Da Agência Brasil
Rio de Janeiro – O jornalismo brasileiro deve criar oportunidades com foco na cidadania, para noticiar as desigualdades raciais e o racismo. A recomendação é do jornalista Heraldo Pereira, que discursou hoje (10) no lançamento da segunda edição do Prêmio Nacional Jornalista Abdias Nascimento, da Comissão de Jornalistas pela Igualdade Racial (Cojira-Rio).
“Devemos criar possibilidades [jornalísticas]”, disse Heraldo. “Isso não é ativismo político, é defesa dos direitos humanos, da cidadania. Dirão que queremos dividir a sociedade, mas, quando mostrarmos números [estatísticas da desigualdade], não tem quem não ficará constrangido”, completou o jornalista, que é negro.
Em uma fala marcada por referências a jornalistas negros, como o próprio Abdias Nascimento, que dá nome ao prêmio, Luiz Gama, José do Patrocínio e Hamilton Cardoso, Heraldo Pereira, da TV Globo, revelou que defender reportagens sobre as diferenças raciais nas empresas é tão “complicado” quanto discutir a questão na sociedade.
“Acho que, muitas vezes, os negros são suprimidos do noticiário, de modo geral”, avaliou Pereira. “As pessoas acham que o Brasil é um país branco, inclusive nas redações [centrais de reportagem das empresas de jornalismo].” Para ele, é preciso fazer “pressão” para que assuntos sejam noticiados, além de ter mais negros jornalistas.
Heraldo Pereira também fez críticas ao racismo no país relatando experiências pessoais e citando também caso de discriminação contra o fato de negros ocuparem altos cargos em instituições como o Supremo Tribunal Federal (STF). “Sempre nos fizeram crer que o racismo é coisa da nossa cabeça: ´Você que está interpretando como racismo, eu não tive a intenção, eu, imagina, tenho até empregada negra’. É sempre assim, ninguém tem nunca a intenção de ser racista”, condenou Heraldo.
A coordenadora do Prêmio Jornalista Abdias Nascimento, Angélica Basthi concordou com Heraldo, mas disse que o tempo é de mudança nas redações.
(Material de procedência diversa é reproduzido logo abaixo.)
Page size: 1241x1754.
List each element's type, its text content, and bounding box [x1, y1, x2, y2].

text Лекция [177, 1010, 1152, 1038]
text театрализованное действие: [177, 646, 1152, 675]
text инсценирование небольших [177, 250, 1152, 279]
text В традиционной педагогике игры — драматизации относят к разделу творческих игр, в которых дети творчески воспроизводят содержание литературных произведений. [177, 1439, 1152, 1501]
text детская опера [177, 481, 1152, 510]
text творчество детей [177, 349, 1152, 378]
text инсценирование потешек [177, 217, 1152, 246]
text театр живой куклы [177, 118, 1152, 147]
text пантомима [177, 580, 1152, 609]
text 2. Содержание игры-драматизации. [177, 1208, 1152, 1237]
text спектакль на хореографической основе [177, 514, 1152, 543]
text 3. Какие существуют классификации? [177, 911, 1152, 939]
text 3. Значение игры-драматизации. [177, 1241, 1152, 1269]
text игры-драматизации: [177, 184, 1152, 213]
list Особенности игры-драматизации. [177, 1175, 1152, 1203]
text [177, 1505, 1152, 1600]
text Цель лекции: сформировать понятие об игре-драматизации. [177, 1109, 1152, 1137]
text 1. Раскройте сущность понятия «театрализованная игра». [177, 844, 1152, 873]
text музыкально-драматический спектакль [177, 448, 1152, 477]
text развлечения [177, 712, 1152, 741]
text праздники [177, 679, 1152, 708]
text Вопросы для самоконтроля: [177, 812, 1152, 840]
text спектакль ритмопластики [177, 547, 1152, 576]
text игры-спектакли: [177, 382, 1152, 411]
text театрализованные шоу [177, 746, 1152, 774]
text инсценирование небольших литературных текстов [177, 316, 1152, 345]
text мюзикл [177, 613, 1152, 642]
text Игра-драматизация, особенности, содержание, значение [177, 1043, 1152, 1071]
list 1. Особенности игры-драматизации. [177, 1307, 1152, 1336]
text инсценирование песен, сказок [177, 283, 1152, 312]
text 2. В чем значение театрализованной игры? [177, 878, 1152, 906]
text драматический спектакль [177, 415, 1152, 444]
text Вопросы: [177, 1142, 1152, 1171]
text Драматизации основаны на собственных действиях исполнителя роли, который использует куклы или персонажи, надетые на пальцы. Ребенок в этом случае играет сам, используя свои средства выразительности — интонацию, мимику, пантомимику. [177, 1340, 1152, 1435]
Segundo ela, reportagens sobre desigualdades raciais têm saído mais na imprensa. Com a vitória das cotas raciais em universidades, no STF, acrescentou, a cobertura ganhará fôlego, fazendo a sociedade a repensar a condição do negro.
“A decisão do Supremo Tribunal consolida uma luta de anos do movimento negro e estimula a imprensa brasileira a estar mais atenta e mais sensível”, declarou Angélica Basthi.
Durante o evento, a viúva de Abdias, Elisa Larkin, aproveitou para cobrar da Fundação Palmares a criação de um memorial onde as cinzas de seu ex-marido estão, no antigo quilombo Palmares, na Serra da Barriga (AL). “A lápide foi removida do local e a muda da árvore baobá [que representa longevidade] foi comida por formigas. Está tudo abandonado”, reclamou.
Direcionado a jornalistas, o Prêmio Abdias Nascimento distribuirá R$ 35 mil reais para reportagens que abordem a temática racial no país, em sete categorias, sendo uma delas direcionada a matérias sobre a situação da mulher negra. As inscrições podem ser feitas por jornalistas com registro, a partir de amanhã (11).